The business decision is verification
Owners should treat this as an access-control decision, not only a cybersecurity alert. If someone calls, emails, starts a Teams or Zoom session, asks for Quick Assist, requests AnyDesk, Bomgar, Zoho Assist, or another support tool, or arrives onsite claiming to be a technician, employees need a clear rule for what happens next.
The rule should not depend on whether the employee feels confident. It should be documented, simple, and backed by management.
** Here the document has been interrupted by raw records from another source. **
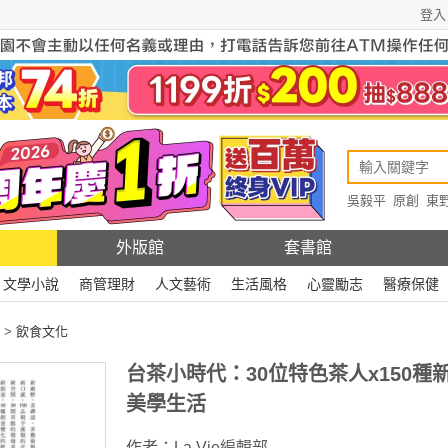
登入
吳毅平
原創
東
原創
Rewire
外版館
套書館
文學小說
商管理財
人文藝術
生活風格
心靈勵志
醫療保健
>
飲食文化
台茶小時代：30位特色茶人x150種
美學生活
作者：
La Vie編輯部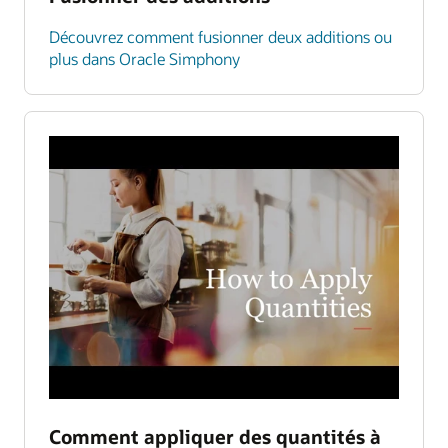
Découvrez comment fusionner deux additions ou
plus dans Oracle Simphony
Comment appliquer des quantités à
A business should decide in advance who can approve remote access, who can approve an onsite technician, which support tools are allowed, whether USB storage is blocked, and how employees verify a support request using a known phone number or approved ticketing channel.
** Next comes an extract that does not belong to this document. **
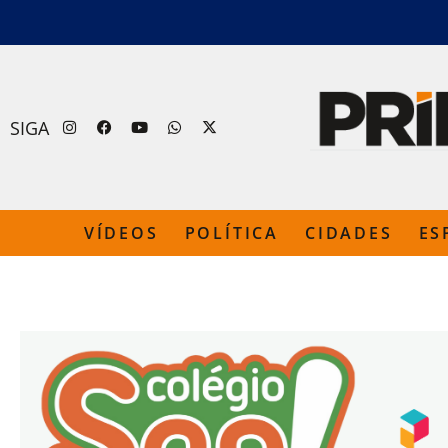
SIGA
VÍDEOS
POLÍTICA
CIDADES
ES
Questions to ask your IT provider
- Which remote support tools are approved for our business, and which tools should employees refuse?
- How should an employee verify a caller who claims to be from internal IT, our MSP, a software vendor, or a security team?
- Do we require a ticket, work order, callback number, or named approver before remote control is allowed?
- Are employees allowed to use Quick Assist, Teams screen control, Zoom screen sharing, or third-party remote monitoring tools without manager approval?
- Can staff plug in USB drives, external hard drives, or technician-provided storage devices?
- Are document systems, shared drives, SharePoint, OneDrive, Google Drive, and case-management systems monitored for bulk downloads or unusual searches?
- If a suspicious support session happened, who reviews endpoint logs, remote access activity, cloud storage activity, and outbound file transfers?
What owners should request now
Ask for a one-page support verification policy. It should tell employees how legitimate IT support will contact them, what information the support person must already know, what channel the employee should use to verify the request, and what to do if the caller pressures them to act quickly.
Also ask for a review of remote access controls. That includes approved remote-management software, local administrator rights, screen-sharing permissions, conditional access for virtual desktops and VPNs, USB storage policy, and alerts for unusual file movement from document repositories.
The goal is not to make support impossible. The goal is to make support predictable. If employees know the approved process, a fake technician has less room to improvise, pressure, or confuse them.
A practical next step
Before the next emergency support request, business owners should ask their IT provider for three things: the approved support process, the list of approved remote access tools, and the escalation path for suspicious calls or onsite visitors. If those answers are unclear, the business does not yet have a support process it can safely trust.